In Part 1, after you streamed the first two log files, `s115.csv` and `s215.csv`, 
what is the produced volume of `SEV2` on each server?   Put your output in this Markdown cell, and wrap it in <pre> tag.

In Part 1, after you streamed the last two log files, `s1610.csv` and `s2610.csv`, what is the
produced volume of `SEV2` on each server?   Put your output in this Markdown cell, and wrap it in <pre> tag.
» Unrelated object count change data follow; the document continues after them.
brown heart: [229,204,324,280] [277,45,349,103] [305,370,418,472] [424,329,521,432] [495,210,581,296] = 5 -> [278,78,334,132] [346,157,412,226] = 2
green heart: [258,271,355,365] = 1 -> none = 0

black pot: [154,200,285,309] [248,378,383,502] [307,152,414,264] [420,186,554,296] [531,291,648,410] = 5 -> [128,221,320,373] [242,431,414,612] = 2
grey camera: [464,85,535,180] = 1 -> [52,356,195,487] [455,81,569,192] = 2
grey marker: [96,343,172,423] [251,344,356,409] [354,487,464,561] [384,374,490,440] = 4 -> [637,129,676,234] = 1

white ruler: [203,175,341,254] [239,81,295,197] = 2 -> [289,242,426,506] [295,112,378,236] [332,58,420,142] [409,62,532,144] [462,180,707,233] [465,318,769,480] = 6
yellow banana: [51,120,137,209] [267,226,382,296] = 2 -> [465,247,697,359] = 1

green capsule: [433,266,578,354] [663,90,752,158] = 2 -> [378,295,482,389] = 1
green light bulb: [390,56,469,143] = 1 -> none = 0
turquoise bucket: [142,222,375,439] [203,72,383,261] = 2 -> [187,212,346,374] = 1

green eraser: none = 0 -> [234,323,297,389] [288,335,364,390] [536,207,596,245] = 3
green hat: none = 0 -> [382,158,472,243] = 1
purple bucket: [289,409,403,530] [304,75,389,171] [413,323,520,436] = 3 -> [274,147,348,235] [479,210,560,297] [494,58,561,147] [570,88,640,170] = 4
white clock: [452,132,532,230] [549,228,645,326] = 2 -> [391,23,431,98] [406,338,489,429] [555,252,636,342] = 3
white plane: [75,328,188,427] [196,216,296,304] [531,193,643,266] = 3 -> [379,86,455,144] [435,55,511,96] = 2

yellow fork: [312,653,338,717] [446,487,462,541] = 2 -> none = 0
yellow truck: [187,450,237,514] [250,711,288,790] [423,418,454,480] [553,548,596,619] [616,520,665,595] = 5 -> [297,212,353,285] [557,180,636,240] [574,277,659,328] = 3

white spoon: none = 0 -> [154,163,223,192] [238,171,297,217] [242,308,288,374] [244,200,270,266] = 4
In Part 2, after you streamed the first two log files, `s115.csv` and `s215.csv`, what is the current `SEV0` log?
  Put your output in this Markdown cell, and wrap it in <pre> tag.

In Part 2, after you streamed the last two log files, `s1610.csv` and `s2610.csv`, what is the current `SEV0` log?   Put your output in this Markdown cell, and wrap it in <pre> tag.